TL;DR: A German property purchase moves through seven distinct phases, and ownership keeps running long after the keys change hands. The whole thing is more legalistic, and more predictable, than most international buyers expect.
The single most common mistake an international buyer makes in Germany is treating a property purchase like the closing of a deal in their home country. It is not. The structure is different, the timing is different, and the parties involved are different. Knowing the full sequence up front makes the rest of this section make sense.
The seven phases at a glance
From pre-approval to exit
- Pre-approval2–4 weeks
- Search & viewings1–6 months
- Offer & price agreed1–2 weeks
- Notary (Beurkundung)4–8 weeks
- Handover (Übergabe)on completion
- Ownership & lettingyears
- Exit / sale3–6 months
Typical sequence; actual timing varies by deal. Illustrative.

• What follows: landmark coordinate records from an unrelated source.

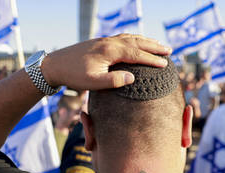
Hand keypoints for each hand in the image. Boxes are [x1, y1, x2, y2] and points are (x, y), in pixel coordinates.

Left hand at [41, 34, 171, 89]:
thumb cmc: (73, 75)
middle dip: (154, 46)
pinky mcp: (101, 43)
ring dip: (146, 41)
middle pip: (137, 42)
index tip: (165, 63)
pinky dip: (134, 39)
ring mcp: (105, 41)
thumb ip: (113, 81)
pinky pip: (123, 37)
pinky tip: (136, 42)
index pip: (136, 54)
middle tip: (169, 50)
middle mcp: (109, 43)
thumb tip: (132, 77)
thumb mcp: (93, 83)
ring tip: (159, 45)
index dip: (152, 59)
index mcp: (110, 51)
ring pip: (131, 37)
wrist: (55, 65)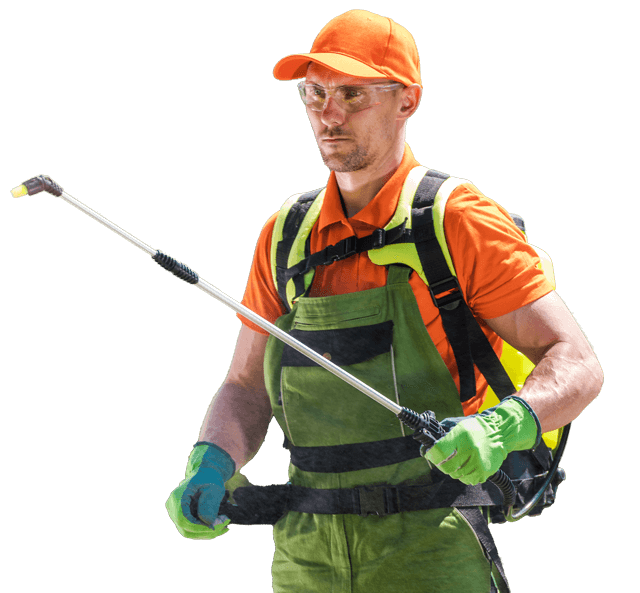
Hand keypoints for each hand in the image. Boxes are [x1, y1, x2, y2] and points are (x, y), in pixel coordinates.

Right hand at [166, 443, 235, 538]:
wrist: (206, 472)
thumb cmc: (210, 478)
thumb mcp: (213, 487)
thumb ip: (209, 503)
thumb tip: (207, 522)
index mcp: (178, 497)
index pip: (184, 520)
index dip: (199, 527)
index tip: (215, 526)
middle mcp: (173, 506)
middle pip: (186, 528)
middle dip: (205, 531)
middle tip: (224, 527)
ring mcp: (176, 512)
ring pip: (189, 531)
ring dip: (206, 533)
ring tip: (224, 527)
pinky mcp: (182, 516)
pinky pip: (191, 528)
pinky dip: (205, 530)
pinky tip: (220, 527)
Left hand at [422, 397, 539, 484]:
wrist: (499, 432)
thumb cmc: (476, 429)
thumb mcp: (459, 426)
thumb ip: (445, 435)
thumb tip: (430, 447)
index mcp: (461, 436)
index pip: (439, 450)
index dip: (431, 454)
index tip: (430, 454)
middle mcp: (470, 450)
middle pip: (446, 467)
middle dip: (441, 465)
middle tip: (442, 461)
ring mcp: (478, 462)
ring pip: (456, 475)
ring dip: (453, 470)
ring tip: (457, 462)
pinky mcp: (485, 471)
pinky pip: (468, 480)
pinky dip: (465, 476)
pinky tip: (467, 467)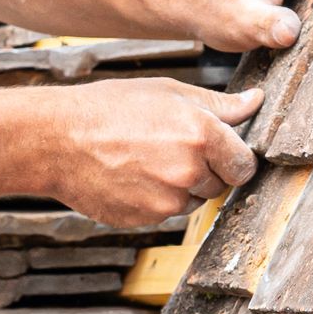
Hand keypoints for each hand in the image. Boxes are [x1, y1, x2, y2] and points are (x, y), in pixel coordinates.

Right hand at [38, 80, 261, 226]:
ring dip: (181, 186)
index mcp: (202, 136)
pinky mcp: (146, 221)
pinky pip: (165, 214)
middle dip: (206, 170)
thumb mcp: (169, 92)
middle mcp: (189, 172)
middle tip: (171, 148)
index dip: (233, 157)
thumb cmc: (111, 108)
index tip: (218, 150)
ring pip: (193, 201)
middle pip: (221, 185)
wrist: (58, 141)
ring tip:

Phase 1: Financing pre-approval. Before serious search begins, most buyers in Germany speak to a mortgage broker or bank and secure a Finanzierungsbestätigung, a non-binding confirmation of the loan amount likely to be available. Without it, an offer is rarely taken seriously.

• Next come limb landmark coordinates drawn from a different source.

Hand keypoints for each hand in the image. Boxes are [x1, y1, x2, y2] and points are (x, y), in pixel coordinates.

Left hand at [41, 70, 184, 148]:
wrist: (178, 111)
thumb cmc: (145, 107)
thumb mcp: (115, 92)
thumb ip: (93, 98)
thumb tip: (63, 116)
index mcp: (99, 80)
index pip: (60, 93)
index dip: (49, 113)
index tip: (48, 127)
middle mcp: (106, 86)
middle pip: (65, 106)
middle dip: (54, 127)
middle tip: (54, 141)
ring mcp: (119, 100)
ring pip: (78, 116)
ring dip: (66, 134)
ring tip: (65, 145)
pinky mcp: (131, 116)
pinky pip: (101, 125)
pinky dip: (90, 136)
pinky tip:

Phase 2: Search and viewings. Properties are found through portals (ImmoScout, Immowelt, Kleinanzeigen), Makler networks, or off-market connections. Multiple viewings per property are normal. Due diligence, Energieausweis, Teilungserklärung, building meeting minutes, Grundbuch extract, starts here.
Phase 3: Offer and reservation. Once an offer is accepted in principle, the seller's Makler often issues a Reservierungsvereinbarung. The buyer's financing is finalised in parallel. This phase typically takes two to six weeks.
Phase 4: Notarial signing (*Beurkundung*). Both parties meet at a Notar. The Notar reads the Kaufvertrag aloud in full, yes, every page. Both parties sign. The contract is now binding. Reading the notary process before this step is a worthwhile use of an hour.
Phase 5: Auflassungsvormerkung, payment, handover. Within days of signing, the Notar registers an Auflassungsvormerkung in the Grundbuch, a placeholder protecting the buyer's claim. Conditions are checked off, the Notar sends a Fälligkeitsmitteilung confirming the purchase price is due, and the buyer transfers funds. Only after payment is the property physically handed over.
Phase 6: Ownership. Final entry in the Grundbuch completes the legal transfer. From here, the day-to-day of being an owner begins, WEG meetings, Hausgeld, possible tenant relationships, annual Steuererklärung, AfA depreciation taken in each tax year.
Phase 7: Exit. Sale, inheritance, or move abroad. Each carries a different tax footprint, and the ten-year Spekulationsfrist clock, which started ticking at the Beurkundung in phase 4, shapes whether a sale is tax-free or fully taxable.
How long does it actually take?
End to end, a typical purchase from first viewing to handover spans three to nine months. The notary phase itself is compressed, often two to six weeks between Beurkundung and final payment. The slower parts are search, financing finalisation, and the Grundbuch's own processing time.
What is non-negotiable
A few elements of this sequence cannot be optimised away. Every transfer of German real estate must go through a Notar. The Grundbuch is the legal source of truth, not the contract, not the listing, not the verbal agreement. Grunderwerbsteuer (state transfer tax) is paid by the buyer at fixed rates per Bundesland. Kaufnebenkosten, the full set of transaction costs, typically run to nine to twelve percent of purchase price.
The friction is real, and it is also what protects buyers and sellers from many of the failure modes common in lighter-touch systems.
Where this goes next
The lessons that follow zoom into each phase: how search and sourcing actually work, what financing in Germany looks like, what the Notar does (and does not do), what ownership feels like, and how the eventual exit is structured.
Key takeaways
- A German purchase runs through seven phases: pre-approval, search, offer, notarial signing, payment and handover, ownership, and exit.
- From first viewing to handover usually takes three to nine months; the binding moment is the notarial Beurkundung.
- Some steps are fixed: every transfer needs a Notar, the Grundbuch is the source of truth, and Kaufnebenkosten run roughly nine to twelve percent.
This lesson is educational, not financial or tax advice. Financemate is not a financial advisor (Finanzberater), tax advisor (Steuerberater), or investment advisor (Anlageberater). Figures are illustrative. Property investment carries risk, including the possible loss of capital invested. Tax outcomes depend on your individual circumstances; consult a licensed Steuerberater for advice specific to your situation.